If len < cap, that means that there’s space after the end of the slice for more elements, and calling append will write to that space. Assuming that space isn’t also being used by another slice, this won’t have any observable side-effects.

If this slice was obtained by calling make, that extra space was pre-allocated and is probably unused (unless you’re reusing a slice that was passed to append, like we do above.) If this slice was obtained from sub-slicing, then that extra space is from the original slice.

The trouble is, append does not know or care about the distinction between these two cases. If there is space at the end of the slice, append will write to it. If there isn’t, append will copy the slice contents to a new allocation. It’s up to the caller to ensure that no important data gets overwritten by the operation.

One way to prevent these sort of accidents would be to have a read only slice type that can’t be written, and always creates a new allocation when appended. In fact, read only slices have been requested several times. They are not yet supported by the language.

What’s incredible is that we technically already have read-only slices in go, but only for slices of bytes: strings are effectively read-only byte slices. The Stringer tool in the standard library even leverages this fact to efficiently generate and store string representations of enums. Yet, there’s no equivalent for slices of other types.

Perhaps I’m being unfair to Golang, since other languages have to deal with this too. If you’ve used C++, you’re probably familiar with the string_view class, which functions a lot like slices: a view into a pre-allocated string.

Yet, in my experience, users tend to wrap their heads around string_view pretty quickly, despite the fact that it has more pitfalls than Go’s slices due to C++’s manual memory management. I suspect string_view causes less confusion because C++ users are already primed to think about memory ownership of their objects, whereas Go trains users to not worry about memory.

C++’s string_view is dangerous because C++ is dangerous. Go slices break with the rest of the language to be dangerous by design. It’s honestly baffling.

Conclusion

Last time I said that go interfaces were defensible once you understood exactly what they were.
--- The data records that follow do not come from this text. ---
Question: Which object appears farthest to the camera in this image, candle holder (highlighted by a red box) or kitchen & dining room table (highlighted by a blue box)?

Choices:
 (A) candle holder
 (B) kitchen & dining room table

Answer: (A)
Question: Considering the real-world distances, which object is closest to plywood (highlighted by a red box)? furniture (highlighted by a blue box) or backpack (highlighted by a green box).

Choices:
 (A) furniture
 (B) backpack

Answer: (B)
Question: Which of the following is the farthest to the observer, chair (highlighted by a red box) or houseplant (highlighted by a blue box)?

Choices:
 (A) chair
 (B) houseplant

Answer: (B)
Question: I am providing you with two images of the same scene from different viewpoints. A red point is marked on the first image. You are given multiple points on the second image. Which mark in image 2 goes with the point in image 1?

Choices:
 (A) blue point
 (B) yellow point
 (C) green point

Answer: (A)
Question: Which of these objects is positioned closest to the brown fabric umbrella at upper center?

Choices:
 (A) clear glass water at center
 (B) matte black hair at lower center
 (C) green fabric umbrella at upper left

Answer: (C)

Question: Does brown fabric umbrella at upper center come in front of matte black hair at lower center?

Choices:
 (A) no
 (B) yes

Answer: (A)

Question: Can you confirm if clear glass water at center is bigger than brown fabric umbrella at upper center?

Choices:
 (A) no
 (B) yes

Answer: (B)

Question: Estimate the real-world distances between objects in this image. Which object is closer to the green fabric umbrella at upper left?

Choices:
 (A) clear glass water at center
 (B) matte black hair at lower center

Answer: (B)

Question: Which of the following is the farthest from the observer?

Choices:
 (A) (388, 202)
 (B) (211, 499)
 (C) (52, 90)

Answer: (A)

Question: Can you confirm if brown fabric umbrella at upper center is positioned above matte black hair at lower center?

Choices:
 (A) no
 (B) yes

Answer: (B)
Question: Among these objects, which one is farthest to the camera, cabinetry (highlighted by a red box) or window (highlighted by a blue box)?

I’m going to cut slices a lot less slack here. Slices have all of the concurrent memory pitfalls of C++’s string_view, but none of the protections of C++ move-only types. That makes it impossible to write code that is both efficient and safe. If you have a struct that owns a slice and an accessor method that returns a slice for reading, you have two options:

  • Return a slice of the underlying data. There’s no way to prevent the caller from modifying the data by assigning to the slice, or potentially overwriting other data by calling append.
  • Copy the data before returning it. But this requires a new memory allocation, and depending on the size could be slow and memory intensive. If you do it too often, you might trigger garbage collection more frequently, slowing your program down even more.

We could solve both these problems by returning some other type that’s indexable but can’t be passed to append... except that Go doesn’t allow user types to use the indexing syntax: only builtin types get to do that.

Ultimately, slices feel like the worst of all worlds. But anything better would require language features that simply don’t exist in go. It’s what we’re stuck with.

At least you can make a pretty fast version controlled database with it.